На исходе Возрождения осознание некоторой несостоятельности попыток развития научного метода познания и преображения мира приводит к кризису гуманитарных представлений о мире, что, по мнению исследователей, обусловило повышенный интерес к «тайным» наукам – иероглифике, алхимии, каббалистической философии, магии и др. – со стороны значительной части гуманистов [20, с. 164]. Широкое распространение «тайных» наук, с одной стороны, безусловно, замедляло развитие подлинно научного знания, о чем говорили и сами представители ренессансной науки, с другой, – давало исследователям основание говорить о том, что знание в эпоху Возрождения носило наполовину магический характер. Так, В. Жирмунский, определяя уровень науки в XV–XVI вв., акцентирует внимание на том, что «химия еще не отделилась от алхимии, астрономия от астрологии, медицина от эмпирического знахарства и лечения заклинаниями. Свободомыслие нередко сочеталось с суевериями. Черной магии противопоставлялась магия «естественная» («натуральная») – результат проникновения в «тайны» природы и овладения ими. Эксперимент преследовал мнимо научные задачи: делать золото, лечить от всех болезней, создать «эликсир жизни» или «философский камень». Искание истины, бескорыстная жажда знаний нередко переплетались с корыстными, земными целями: иметь успех, почет, богатство и славу, которые могли дать искусному магу – астрологу, алхимику или медику – его знатные покровители и адепты» [4, с. 279].

В этой ситуации представляется естественным и возникновение в XVI в. легенды о докторе Фаусте – ученом, заключившем сделку с дьяволом ради обладания абсолютным знанием, и то, что фигура Фауста, являющая символ дерзания человеческого духа, становится символом эпохи Возрождения в целом, и, наконец, то, что XVI век осудил Фауста.

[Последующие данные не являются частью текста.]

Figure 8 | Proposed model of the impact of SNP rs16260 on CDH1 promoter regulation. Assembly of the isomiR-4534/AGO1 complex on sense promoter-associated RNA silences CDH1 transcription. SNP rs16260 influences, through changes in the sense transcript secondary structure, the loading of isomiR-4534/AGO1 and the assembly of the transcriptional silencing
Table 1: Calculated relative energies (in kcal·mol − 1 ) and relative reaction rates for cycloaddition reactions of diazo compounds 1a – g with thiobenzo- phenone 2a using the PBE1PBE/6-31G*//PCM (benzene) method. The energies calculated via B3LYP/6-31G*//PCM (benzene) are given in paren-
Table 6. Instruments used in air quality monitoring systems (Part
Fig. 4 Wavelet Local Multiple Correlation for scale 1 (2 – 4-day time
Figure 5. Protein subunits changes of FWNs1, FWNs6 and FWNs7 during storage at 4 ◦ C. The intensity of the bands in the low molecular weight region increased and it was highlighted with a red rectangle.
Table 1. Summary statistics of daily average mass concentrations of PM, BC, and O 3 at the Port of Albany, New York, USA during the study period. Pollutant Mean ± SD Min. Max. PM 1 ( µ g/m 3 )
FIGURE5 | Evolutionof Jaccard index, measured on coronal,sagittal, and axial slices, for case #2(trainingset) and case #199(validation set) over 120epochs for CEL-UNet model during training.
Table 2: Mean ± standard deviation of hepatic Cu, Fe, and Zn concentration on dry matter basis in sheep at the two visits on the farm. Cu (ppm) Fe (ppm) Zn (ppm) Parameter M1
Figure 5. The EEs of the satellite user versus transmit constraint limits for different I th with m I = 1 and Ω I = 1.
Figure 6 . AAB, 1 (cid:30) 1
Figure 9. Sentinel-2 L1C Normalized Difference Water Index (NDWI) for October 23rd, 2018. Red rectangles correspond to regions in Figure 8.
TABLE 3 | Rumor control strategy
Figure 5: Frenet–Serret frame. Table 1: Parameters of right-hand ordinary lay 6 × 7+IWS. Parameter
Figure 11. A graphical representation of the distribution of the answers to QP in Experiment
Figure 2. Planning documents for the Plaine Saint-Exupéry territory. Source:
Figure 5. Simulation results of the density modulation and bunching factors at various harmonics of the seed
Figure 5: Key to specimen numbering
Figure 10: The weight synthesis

Подарившая мировой литературе один из «вечных образов» легенда о докторе Фаусте отразила противоречия ренессансной эпохи, послужившие предпосылками кризиса гуманистической картины мира. Во-первых, широкая известность и популярность Фауста среди представителей различных социальных слоев населения, на которую указывают исследователи [21, с. 164], несла в себе одновременно как момент его возвеличивания, так и момент осуждения: народная книга о Фаусте, опубликованная в 1587 г. в Германии в издании Иоганна Шписа и представляющая собой первую письменную обработку устных сказаний, сведений и легенд о Фаусте, явила образ личности, в отпадении которой от Бога «сказалось не что иное, как высокомерие, отчаяние, дерзость и смелость, подобная тем титанам, о которых повествуют поэты, что они громоздили горы на горы и хотели воевать против бога, или похожая на злого ангела, который противопоставил себя богу, за что и был низвергнут богом как дерзкий и тщеславный» [22, с. 89], и была написана «в назидание», «как примечательный и устрашающий пример» [22, с. 36]. Такая трактовка первоисточниками образа ученого отражала, по существу, характер научного знания, еще не свободного от схоластических представлений о мире и потому порождающего конфликт между верой и разумом, между диктатом догм и стремлением к свободе научного поиска, в котором решающее слово еще оставалось за верой. Во-вторых, невозможность овладения тайнами мироздания без потусторонних сил (союз с дьяволом) ставила под вопрос всесилие человеческой индивидуальности и ее ценность как качества. В свое время Л. Баткин, исследуя проблему ренессансного индивидуализма, определил последний как «индивидуальную самодостаточность (курсив наш – А.С.), независимость и силу индивида, который готов действовать, положившись целиком только на себя, исходя из себя», как «самостоянье культурной личности» [23, с. 9]. В этом смысле несамодостаточность Фауста-ученого вскрывала истоки кризиса индивидуалистического самосознания, в которых просматривались черты заката первого этапа фаустовской культуры.